[Stored items]
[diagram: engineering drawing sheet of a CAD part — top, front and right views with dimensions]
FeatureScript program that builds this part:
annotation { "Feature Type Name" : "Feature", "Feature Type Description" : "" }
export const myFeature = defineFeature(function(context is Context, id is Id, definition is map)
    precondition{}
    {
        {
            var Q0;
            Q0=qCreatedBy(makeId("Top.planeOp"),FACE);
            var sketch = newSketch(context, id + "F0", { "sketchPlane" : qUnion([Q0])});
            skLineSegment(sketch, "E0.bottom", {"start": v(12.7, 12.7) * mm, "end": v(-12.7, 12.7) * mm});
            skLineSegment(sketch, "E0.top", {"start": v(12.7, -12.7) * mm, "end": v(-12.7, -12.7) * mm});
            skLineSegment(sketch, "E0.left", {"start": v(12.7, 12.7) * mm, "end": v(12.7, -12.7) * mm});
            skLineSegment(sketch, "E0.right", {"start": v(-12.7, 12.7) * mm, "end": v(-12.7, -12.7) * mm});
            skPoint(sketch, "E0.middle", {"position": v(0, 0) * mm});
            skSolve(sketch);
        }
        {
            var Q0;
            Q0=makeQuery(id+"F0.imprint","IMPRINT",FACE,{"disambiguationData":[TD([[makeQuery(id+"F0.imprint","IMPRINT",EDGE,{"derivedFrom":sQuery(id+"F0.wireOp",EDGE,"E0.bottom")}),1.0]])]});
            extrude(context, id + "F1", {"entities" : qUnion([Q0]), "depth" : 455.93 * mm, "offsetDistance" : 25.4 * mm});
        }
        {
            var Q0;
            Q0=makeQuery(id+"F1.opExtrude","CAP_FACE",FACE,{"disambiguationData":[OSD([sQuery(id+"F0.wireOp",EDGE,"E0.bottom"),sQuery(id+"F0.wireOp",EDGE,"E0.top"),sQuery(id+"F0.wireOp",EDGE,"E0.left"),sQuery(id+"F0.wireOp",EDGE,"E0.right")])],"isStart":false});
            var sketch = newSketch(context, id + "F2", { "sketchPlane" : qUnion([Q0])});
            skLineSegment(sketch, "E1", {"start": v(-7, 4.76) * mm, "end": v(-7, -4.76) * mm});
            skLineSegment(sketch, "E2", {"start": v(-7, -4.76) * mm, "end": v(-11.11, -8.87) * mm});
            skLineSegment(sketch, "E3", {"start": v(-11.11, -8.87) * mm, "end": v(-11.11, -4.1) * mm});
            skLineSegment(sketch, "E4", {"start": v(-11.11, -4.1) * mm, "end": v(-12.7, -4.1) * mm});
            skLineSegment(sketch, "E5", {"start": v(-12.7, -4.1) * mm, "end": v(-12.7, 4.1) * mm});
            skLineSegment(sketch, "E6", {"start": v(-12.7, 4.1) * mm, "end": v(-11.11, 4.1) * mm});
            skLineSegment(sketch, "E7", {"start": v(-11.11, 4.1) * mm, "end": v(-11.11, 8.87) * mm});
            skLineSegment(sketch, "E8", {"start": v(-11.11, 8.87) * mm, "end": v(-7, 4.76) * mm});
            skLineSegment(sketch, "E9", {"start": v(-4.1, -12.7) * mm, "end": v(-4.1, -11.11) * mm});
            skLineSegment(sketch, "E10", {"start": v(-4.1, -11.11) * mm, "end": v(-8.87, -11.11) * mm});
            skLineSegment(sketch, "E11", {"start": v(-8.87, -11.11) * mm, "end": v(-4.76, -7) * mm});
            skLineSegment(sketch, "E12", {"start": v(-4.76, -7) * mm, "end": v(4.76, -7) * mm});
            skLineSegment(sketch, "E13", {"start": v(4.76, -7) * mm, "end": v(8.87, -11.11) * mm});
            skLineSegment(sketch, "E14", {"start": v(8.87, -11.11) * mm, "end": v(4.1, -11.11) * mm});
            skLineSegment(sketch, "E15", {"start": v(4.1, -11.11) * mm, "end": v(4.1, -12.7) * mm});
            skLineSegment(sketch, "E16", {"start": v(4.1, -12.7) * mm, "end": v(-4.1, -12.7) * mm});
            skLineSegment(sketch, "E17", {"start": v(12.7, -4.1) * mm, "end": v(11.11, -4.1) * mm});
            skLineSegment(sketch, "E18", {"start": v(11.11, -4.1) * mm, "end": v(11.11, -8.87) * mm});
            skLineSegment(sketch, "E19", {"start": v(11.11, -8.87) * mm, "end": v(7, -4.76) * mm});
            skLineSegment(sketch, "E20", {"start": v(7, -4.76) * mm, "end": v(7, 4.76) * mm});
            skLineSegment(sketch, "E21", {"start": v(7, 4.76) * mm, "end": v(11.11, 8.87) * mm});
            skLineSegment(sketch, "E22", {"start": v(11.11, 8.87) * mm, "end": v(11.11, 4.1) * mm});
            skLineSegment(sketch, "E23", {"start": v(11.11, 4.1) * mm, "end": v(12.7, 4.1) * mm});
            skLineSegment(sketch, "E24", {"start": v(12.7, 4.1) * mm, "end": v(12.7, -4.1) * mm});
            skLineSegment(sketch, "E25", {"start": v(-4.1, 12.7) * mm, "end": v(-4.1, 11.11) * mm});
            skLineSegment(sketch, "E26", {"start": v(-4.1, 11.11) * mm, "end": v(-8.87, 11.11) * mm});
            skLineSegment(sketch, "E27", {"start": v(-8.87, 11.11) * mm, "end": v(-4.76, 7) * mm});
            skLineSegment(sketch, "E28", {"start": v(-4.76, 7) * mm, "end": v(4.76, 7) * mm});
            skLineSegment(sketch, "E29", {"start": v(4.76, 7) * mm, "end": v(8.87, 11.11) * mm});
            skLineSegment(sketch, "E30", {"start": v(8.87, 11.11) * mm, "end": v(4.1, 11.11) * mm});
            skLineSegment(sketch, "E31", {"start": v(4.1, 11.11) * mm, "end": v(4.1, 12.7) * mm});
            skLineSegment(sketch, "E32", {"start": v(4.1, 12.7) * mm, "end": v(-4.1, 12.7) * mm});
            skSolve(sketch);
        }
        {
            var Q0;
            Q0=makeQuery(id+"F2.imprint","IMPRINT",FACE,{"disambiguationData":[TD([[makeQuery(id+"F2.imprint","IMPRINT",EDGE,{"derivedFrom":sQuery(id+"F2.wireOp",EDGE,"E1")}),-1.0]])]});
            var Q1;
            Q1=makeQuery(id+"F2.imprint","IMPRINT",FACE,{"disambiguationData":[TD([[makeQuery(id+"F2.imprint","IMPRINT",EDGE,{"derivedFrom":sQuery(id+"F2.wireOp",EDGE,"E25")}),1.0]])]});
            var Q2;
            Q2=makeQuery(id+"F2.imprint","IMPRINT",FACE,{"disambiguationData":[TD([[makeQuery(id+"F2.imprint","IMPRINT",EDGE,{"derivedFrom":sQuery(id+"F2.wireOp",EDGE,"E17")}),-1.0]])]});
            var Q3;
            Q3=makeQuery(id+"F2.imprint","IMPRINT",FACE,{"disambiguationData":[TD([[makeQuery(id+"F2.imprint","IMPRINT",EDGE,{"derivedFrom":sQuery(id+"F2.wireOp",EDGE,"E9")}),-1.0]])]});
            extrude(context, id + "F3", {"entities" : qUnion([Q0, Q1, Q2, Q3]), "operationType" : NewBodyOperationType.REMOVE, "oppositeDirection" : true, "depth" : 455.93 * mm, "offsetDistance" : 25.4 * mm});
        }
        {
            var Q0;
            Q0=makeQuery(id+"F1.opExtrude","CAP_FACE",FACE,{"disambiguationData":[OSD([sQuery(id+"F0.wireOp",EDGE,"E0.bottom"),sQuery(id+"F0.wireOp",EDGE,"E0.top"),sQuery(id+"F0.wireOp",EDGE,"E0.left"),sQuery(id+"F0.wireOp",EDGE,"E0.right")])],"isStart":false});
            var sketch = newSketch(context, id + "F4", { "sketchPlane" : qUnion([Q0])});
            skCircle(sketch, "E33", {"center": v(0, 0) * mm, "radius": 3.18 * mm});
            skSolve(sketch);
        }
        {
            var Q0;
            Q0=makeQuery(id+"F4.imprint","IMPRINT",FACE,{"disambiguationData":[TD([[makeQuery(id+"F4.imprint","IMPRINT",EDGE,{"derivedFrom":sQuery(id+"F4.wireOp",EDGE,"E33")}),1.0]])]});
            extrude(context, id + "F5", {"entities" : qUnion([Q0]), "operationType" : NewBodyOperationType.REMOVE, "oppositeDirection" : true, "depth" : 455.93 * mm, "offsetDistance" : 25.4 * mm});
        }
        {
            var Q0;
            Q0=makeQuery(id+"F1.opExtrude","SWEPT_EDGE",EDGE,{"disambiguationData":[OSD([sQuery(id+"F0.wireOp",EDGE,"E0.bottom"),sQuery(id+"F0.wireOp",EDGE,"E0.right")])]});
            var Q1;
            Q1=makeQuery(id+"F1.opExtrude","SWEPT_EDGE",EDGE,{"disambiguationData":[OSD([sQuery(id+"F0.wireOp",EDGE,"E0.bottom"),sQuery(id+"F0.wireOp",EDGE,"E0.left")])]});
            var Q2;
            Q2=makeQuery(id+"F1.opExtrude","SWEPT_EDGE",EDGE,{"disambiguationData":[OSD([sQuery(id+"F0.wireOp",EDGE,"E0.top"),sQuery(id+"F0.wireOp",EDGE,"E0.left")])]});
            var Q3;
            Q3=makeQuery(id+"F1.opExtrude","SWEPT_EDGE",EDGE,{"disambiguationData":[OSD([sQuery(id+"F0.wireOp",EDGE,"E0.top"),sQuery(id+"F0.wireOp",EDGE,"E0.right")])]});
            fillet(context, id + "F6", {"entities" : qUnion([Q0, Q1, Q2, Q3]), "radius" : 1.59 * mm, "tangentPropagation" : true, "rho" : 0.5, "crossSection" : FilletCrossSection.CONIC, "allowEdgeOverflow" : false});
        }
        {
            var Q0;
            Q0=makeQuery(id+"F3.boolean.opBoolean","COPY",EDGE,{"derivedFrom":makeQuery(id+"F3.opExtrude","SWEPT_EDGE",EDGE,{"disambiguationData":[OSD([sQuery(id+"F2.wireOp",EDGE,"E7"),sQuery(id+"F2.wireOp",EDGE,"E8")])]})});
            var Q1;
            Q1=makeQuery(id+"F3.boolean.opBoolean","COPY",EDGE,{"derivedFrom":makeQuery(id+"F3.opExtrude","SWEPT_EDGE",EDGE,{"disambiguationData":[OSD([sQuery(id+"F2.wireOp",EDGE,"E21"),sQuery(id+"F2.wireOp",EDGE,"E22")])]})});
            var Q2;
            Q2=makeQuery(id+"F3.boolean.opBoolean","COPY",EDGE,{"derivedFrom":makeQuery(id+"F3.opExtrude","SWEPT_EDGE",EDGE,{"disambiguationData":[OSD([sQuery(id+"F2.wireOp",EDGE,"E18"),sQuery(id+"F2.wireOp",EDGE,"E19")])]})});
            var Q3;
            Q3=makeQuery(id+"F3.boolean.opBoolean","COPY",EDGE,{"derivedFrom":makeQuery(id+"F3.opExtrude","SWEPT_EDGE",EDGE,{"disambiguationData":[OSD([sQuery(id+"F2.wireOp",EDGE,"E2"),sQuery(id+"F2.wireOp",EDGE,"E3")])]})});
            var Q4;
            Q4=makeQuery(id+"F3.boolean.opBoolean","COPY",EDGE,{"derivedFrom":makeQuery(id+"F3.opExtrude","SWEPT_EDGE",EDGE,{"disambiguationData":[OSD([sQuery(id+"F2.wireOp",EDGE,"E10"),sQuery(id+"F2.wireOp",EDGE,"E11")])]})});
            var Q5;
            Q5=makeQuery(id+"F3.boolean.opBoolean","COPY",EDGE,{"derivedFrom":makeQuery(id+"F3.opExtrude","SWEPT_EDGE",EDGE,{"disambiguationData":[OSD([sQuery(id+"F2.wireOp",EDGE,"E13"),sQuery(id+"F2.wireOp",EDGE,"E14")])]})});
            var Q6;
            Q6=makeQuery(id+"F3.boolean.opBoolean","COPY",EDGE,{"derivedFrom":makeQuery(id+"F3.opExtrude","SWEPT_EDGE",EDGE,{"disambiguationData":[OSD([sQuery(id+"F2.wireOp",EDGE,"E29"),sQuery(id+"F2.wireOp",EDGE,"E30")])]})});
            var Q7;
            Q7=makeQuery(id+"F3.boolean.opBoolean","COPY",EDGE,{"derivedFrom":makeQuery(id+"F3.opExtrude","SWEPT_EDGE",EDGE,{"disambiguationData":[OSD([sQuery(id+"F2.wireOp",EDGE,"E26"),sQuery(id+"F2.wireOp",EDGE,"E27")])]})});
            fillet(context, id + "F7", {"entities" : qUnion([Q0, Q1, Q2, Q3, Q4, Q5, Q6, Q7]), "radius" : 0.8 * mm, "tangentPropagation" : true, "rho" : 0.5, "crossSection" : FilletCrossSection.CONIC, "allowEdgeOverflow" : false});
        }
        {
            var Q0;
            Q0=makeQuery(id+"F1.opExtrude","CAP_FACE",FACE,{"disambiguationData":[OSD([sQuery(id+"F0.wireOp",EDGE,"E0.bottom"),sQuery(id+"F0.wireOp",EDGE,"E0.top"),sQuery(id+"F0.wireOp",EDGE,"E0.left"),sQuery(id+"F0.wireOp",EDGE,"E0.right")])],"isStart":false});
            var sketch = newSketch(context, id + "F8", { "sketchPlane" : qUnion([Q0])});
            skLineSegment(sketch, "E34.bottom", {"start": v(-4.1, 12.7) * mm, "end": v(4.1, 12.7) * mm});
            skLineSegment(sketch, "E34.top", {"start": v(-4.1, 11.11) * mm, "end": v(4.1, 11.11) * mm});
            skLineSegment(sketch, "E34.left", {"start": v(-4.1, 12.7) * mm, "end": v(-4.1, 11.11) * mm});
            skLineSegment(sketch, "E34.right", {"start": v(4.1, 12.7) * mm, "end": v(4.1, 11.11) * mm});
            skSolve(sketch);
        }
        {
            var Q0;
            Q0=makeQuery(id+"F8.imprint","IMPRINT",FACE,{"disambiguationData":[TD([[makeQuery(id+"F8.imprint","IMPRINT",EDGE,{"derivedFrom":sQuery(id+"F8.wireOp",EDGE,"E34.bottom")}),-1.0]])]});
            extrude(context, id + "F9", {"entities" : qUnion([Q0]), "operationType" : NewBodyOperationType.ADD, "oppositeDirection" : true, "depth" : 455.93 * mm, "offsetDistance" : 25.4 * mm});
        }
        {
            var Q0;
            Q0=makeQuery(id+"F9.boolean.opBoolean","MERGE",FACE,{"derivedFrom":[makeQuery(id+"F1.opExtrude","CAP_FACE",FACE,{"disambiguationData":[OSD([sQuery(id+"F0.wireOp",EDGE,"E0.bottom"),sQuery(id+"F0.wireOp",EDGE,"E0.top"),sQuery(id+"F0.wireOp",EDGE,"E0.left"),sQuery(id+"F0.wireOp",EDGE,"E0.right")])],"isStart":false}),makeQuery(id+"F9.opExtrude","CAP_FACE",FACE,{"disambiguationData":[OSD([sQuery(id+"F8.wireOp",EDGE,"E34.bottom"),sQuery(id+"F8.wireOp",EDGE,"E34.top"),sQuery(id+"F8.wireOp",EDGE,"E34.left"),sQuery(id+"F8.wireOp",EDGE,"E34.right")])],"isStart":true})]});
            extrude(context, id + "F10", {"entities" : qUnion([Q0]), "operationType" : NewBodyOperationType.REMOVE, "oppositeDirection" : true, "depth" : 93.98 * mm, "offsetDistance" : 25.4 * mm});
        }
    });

→ **Directive**: List every line of the entries that contains the string "tangentPropagation".

→ **Task solution**:
            fillet(context, id + "F6", {"entities" : qUnion([Q0, Q1, Q2, Q3]), "radius" : 1.59 * mm, "tangentPropagation" : true, "rho" : 0.5, "crossSection" : FilletCrossSection.CONIC, "allowEdgeOverflow" : false});
            fillet(context, id + "F7", {"entities" : qUnion([Q0, Q1, Q2, Q3, Q4, Q5, Q6, Q7]), "radius" : 0.8 * mm, "tangentPropagation" : true, "rho" : 0.5, "crossSection" : FilletCrossSection.CONIC, "allowEdgeOverflow" : false});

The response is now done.